##### Given records #####

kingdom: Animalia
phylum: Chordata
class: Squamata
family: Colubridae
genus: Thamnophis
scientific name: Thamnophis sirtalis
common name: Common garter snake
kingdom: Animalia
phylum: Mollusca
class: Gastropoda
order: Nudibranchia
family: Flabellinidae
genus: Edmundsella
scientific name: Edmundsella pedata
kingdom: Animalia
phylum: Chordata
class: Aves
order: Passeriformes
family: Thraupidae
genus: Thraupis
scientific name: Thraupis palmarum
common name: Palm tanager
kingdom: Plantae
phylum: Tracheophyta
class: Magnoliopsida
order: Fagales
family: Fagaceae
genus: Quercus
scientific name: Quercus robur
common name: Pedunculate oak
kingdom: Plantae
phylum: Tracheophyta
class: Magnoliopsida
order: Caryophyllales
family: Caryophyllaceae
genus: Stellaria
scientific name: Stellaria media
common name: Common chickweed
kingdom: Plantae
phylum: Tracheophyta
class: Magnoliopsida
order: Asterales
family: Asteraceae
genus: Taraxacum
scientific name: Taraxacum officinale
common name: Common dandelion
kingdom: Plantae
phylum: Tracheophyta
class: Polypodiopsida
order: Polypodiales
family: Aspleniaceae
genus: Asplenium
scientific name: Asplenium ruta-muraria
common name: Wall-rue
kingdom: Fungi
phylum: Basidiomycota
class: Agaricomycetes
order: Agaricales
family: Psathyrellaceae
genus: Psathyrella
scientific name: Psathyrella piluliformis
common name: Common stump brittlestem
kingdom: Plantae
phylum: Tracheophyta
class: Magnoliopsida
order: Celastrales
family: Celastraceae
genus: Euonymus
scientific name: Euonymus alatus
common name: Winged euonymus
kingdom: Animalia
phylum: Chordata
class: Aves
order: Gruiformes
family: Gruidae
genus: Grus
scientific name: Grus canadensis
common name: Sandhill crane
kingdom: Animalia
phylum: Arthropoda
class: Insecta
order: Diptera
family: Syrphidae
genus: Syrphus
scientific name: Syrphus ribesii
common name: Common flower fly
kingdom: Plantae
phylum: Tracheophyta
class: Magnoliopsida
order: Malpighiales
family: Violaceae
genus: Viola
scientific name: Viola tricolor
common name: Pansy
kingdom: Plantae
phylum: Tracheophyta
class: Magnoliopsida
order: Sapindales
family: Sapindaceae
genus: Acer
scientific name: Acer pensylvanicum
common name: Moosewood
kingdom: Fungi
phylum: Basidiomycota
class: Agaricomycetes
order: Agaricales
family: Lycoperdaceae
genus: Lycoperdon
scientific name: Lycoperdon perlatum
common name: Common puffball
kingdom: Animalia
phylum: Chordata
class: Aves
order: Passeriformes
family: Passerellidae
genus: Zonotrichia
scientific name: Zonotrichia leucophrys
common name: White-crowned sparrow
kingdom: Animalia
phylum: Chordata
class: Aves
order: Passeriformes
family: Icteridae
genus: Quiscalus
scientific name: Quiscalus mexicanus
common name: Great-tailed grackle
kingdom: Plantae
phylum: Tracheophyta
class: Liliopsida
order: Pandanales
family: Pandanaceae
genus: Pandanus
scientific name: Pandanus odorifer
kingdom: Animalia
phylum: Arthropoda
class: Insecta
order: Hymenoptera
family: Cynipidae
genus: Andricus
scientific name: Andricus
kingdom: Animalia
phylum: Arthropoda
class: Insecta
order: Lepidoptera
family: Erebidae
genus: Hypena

#####

▶ **Description of the task**
Print every line of the items above, keeping each word and letter unchanged.

▶ **Result of this exercise**
kingdom: Animalia
phylum: Chordata
class: Squamata
family: Colubridae
genus: Thamnophis
scientific name: Thamnophis sirtalis
common name: Common garter snake
kingdom: Animalia
phylum: Mollusca
class: Gastropoda
order: Nudibranchia
family: Flabellinidae
genus: Edmundsella
scientific name: Edmundsella pedata
kingdom: Animalia
phylum: Chordata
class: Aves
order: Passeriformes
family: Thraupidae
genus: Thraupis
scientific name: Thraupis palmarum
common name: Palm tanager
kingdom: Plantae
phylum: Tracheophyta
class: Magnoliopsida
order: Fagales
family: Fagaceae
genus: Quercus
scientific name: Quercus robur
common name: Pedunculate oak
kingdom: Plantae
phylum: Tracheophyta
class: Magnoliopsida
order: Caryophyllales
family: Caryophyllaceae
genus: Stellaria
scientific name: Stellaria media
common name: Common chickweed
kingdom: Plantae
phylum: Tracheophyta
class: Magnoliopsida
order: Asterales
family: Asteraceae
genus: Taraxacum
scientific name: Taraxacum officinale
common name: Common dandelion
kingdom: Plantae
phylum: Tracheophyta
class: Polypodiopsida
order: Polypodiales
family: Aspleniaceae
genus: Asplenium
scientific name: Asplenium ruta-muraria
common name: Wall-rue
kingdom: Fungi
phylum: Basidiomycota
class: Agaricomycetes
order: Agaricales
family: Psathyrellaceae
genus: Psathyrella
scientific name: Psathyrella piluliformis
common name: Common stump brittlestem
kingdom: Plantae
phylum: Tracheophyta
class: Magnoliopsida
order: Celastrales
family: Celastraceae
genus: Euonymus
scientific name: Euonymus alatus
common name: Winged euonymus
kingdom: Animalia
phylum: Chordata
class: Aves
order: Gruiformes
family: Gruidae
genus: Grus
scientific name: Grus canadensis
common name: Sandhill crane
kingdom: Animalia
phylum: Arthropoda
class: Insecta
order: Diptera
family: Syrphidae
genus: Syrphus
scientific name: Syrphus ribesii
common name: Common flower fly
kingdom: Plantae
phylum: Tracheophyta
class: Magnoliopsida
order: Malpighiales
family: Violaceae
genus: Viola
scientific name: Viola tricolor
common name: Pansy
kingdom: Plantae
phylum: Tracheophyta
class: Magnoliopsida
order: Sapindales
family: Sapindaceae
genus: Acer
scientific name: Acer pensylvanicum
common name: Moosewood
kingdom: Fungi
phylum: Basidiomycota
class: Agaricomycetes
order: Agaricales
family: Lycoperdaceae
genus: Lycoperdon
scientific name: Lycoperdon perlatum
common name: Common puffball
kingdom: Animalia
phylum: Chordata
class: Aves
order: Passeriformes
family: Passerellidae
genus: Zonotrichia
scientific name: Zonotrichia leucophrys
common name: White-crowned sparrow
kingdom: Animalia
phylum: Chordata
class: Aves
order: Passeriformes
family: Icteridae
genus: Quiscalus
scientific name: Quiscalus mexicanus
common name: Great-tailed grackle
kingdom: Plantae
phylum: Tracheophyta
class: Liliopsida
order: Pandanales
family: Pandanaceae
genus: Pandanus
scientific name: Pandanus odorifer
kingdom: Animalia
phylum: Arthropoda
class: Insecta
order: Hymenoptera
family: Cynipidae
genus: Andricus
scientific name: Andricus
kingdom: Animalia
phylum: Arthropoda
class: Insecta
order: Lepidoptera
family: Erebidae
genus: Hypena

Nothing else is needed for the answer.